• **Enunciado A**
Indique se cada afirmação está de acordo com o trecho citado. Responda sim ou não e transcreva as palavras do trecho que decidem a resposta. (i) Nando Reis e Nila Branco dedicaram álbuns a releituras de músicas bregas. (ii) O Grupo Rumo aparece entre os nomes da Vanguarda Paulista. (iii) O álbum mais famoso do Língua de Trapo tem um nome diferente do nome da banda.

• **Trecho citado**

○ ○ ○ ○ ○ ○ ○

Entre os muitos hábitos que eu tinha na juventude e que meus pais esperavam que eu abandonasse quando envelhecesse está o gosto musical — que, para desespero deles e dos meus filhos, inclui cantores e conjuntos fora do consenso musical. Por exemplo, eu adoro releituras de músicas bregas — Marisa Orth e a Banda Vexame faziam um trabalho lindo nesse sentido; mais recentemente, Nando Reis e Nila Branco também dedicaram álbuns a este tipo de trabalho. Outro tipo de música que eu gosto fora do mainstream é o que se convencionou chamar de Vanguarda Paulista, um movimento musical que incluía nomes como os de Arrigo Barnabé, Grupo Rumo, Premeditando o Breque e o Língua de Trapo. Ainda hoje, tenho dificuldade para no Metrô, ver os nomes dos bairros de São Paulo refletidos nos nomes das estações não começar a cantarolar:

Chora Menino, Freguesia do Ó
Carandiru, Mandaqui, aqui
Vila Sônia, Vila Ema, Vila Alpina
Vila Carrão, Morumbi, pare
Butantã, Utinga, Embu e Imirim
Brás, Brás, Belém
Bom Retiro
Barra Funda
Ermelino Matarazzo, Mooca, Penha, Lapa, Sé
Jabaquara
Pirituba
Tucuruvi, Tatuapé. [1]

Essas bandas eram conhecidas por um estilo musical MUITO eclético, que misturava muitos gêneros diferentes e sempre com grande dose de humor. No álbum mais famoso do Língua de Trapo, que tem o nome da própria banda, uma vinheta de humor no meio do álbum trazia o seguinte diálogo:

– Seu nome, por favor?

○ ○ ○ ○ ○ ○ ○

• **Material**
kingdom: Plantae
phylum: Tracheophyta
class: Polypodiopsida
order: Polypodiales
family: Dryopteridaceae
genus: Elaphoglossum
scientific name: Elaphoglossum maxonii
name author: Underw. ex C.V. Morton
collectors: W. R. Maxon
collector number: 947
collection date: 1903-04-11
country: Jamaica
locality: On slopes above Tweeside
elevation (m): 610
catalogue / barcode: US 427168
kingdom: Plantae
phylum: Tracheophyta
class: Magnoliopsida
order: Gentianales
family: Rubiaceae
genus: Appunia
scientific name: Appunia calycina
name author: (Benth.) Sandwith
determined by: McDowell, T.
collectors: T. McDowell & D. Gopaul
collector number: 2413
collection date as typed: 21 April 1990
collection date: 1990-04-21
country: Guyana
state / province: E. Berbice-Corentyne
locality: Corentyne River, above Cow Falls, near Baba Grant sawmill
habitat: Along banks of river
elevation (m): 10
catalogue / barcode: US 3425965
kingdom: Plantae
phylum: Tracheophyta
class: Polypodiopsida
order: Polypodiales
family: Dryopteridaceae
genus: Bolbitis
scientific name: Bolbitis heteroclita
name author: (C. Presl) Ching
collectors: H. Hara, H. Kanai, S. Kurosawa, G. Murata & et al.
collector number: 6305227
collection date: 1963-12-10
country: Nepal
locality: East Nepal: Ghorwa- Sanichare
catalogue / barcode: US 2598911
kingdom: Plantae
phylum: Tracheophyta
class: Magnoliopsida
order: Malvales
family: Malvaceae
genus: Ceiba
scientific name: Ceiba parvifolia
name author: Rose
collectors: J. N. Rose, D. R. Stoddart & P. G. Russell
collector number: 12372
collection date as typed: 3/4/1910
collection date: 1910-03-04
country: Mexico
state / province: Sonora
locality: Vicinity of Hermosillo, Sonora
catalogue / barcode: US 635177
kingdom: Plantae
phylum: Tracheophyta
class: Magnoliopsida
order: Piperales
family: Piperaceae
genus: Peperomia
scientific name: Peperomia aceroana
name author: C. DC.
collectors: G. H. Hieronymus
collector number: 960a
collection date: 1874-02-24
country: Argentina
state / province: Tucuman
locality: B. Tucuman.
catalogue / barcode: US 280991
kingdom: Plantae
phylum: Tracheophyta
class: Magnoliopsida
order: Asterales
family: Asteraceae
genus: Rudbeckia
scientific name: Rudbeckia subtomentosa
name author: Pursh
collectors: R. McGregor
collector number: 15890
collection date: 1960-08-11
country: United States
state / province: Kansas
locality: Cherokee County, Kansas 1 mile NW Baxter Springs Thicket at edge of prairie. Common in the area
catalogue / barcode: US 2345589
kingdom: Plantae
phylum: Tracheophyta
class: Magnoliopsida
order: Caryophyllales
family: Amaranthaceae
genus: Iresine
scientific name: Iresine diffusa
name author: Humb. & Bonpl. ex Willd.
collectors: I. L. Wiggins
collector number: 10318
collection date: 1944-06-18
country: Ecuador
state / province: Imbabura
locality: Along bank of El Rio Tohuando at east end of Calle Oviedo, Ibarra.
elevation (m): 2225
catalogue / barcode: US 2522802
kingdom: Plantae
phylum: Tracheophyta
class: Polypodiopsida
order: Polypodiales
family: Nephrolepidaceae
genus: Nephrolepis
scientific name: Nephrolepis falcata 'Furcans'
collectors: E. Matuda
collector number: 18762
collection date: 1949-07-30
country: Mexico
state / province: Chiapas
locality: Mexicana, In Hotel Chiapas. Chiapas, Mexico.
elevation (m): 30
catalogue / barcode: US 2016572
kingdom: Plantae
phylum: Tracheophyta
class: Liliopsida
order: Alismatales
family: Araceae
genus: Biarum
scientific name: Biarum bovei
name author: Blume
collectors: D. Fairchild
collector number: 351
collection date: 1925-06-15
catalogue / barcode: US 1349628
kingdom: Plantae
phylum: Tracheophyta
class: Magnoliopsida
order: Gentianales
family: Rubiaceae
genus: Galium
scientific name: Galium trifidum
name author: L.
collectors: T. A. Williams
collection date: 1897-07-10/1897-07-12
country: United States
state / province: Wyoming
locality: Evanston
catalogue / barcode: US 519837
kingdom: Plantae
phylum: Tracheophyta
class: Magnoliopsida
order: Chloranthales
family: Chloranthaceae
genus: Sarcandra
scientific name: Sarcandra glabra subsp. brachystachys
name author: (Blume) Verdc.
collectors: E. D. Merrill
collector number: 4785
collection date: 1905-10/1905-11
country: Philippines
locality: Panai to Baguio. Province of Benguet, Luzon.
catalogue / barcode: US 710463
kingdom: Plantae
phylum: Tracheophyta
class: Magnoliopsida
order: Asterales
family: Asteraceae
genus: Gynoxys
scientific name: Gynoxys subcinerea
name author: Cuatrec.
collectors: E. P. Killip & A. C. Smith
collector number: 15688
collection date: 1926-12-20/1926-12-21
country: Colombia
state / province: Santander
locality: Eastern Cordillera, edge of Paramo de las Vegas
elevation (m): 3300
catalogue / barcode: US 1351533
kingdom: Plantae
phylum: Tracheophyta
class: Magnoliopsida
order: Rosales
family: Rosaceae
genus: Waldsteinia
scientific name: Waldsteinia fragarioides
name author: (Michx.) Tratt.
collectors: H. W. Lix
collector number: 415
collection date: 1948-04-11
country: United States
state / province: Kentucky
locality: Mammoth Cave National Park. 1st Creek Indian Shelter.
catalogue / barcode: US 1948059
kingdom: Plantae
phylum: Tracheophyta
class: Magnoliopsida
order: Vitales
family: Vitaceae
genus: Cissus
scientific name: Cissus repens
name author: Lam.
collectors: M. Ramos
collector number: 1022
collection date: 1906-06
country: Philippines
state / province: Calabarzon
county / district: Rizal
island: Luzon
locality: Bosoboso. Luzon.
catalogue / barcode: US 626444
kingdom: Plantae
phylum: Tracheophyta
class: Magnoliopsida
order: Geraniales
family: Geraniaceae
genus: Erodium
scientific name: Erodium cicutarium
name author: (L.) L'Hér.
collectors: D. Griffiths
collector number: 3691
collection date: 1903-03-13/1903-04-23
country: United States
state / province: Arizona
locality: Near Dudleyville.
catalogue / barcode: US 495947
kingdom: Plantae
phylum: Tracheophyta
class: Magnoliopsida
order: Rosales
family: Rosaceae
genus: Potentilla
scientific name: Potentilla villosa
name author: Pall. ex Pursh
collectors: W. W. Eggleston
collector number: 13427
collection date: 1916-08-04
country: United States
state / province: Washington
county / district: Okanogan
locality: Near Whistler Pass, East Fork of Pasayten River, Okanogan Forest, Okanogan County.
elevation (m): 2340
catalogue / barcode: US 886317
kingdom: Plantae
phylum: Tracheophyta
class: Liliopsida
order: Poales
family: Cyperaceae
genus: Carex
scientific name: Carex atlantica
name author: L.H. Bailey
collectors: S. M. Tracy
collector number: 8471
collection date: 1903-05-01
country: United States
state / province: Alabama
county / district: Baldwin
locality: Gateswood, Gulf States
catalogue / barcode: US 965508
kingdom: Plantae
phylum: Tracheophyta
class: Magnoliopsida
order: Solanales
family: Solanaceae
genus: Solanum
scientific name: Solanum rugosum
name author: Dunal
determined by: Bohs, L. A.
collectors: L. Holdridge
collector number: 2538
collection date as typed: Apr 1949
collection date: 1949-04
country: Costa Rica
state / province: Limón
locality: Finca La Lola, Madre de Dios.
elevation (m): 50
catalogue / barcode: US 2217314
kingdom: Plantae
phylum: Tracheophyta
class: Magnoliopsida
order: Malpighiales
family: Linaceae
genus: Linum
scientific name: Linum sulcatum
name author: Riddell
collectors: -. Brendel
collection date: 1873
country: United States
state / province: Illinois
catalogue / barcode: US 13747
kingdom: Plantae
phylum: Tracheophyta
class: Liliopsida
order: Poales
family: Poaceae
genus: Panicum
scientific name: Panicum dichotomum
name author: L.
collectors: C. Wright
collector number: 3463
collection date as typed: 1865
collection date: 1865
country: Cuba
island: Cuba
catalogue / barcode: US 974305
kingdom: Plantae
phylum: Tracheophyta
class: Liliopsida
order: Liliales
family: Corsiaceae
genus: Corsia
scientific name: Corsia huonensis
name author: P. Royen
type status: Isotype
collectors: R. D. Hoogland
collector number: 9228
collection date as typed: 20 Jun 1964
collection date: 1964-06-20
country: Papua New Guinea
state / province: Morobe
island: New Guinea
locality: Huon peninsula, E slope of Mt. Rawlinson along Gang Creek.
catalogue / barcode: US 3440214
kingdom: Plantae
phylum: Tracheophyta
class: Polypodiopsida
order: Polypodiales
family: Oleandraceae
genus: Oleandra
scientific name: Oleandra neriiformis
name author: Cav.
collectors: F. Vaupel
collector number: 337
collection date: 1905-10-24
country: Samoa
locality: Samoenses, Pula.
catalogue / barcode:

○ ○ ○ ○ ○ ○ ○

• **Enunciado B**
Filtre a listagem e copie todas as linhas que contêm a palavra "elevation".

• **Resposta A**
(i) Sim: "mais recentemente, Nando Reis e Nila Branco também dedicaram álbuns a este tipo de trabalho"
(ii) Sim: "um movimento musical que incluía nomes como os de Arrigo Barnabé, Grupo Rumo, Premeditando o Breque e o Língua de Trapo"
(iii) Não: "No álbum mais famoso do Língua de Trapo, que tem o nome da própria banda"

• **Resposta B**
elevation (m): 610
elevation (m): 10
elevation (m): 2225
elevation (m): 30
elevation (m): 3300
elevation (m): 2340
elevation (m): 50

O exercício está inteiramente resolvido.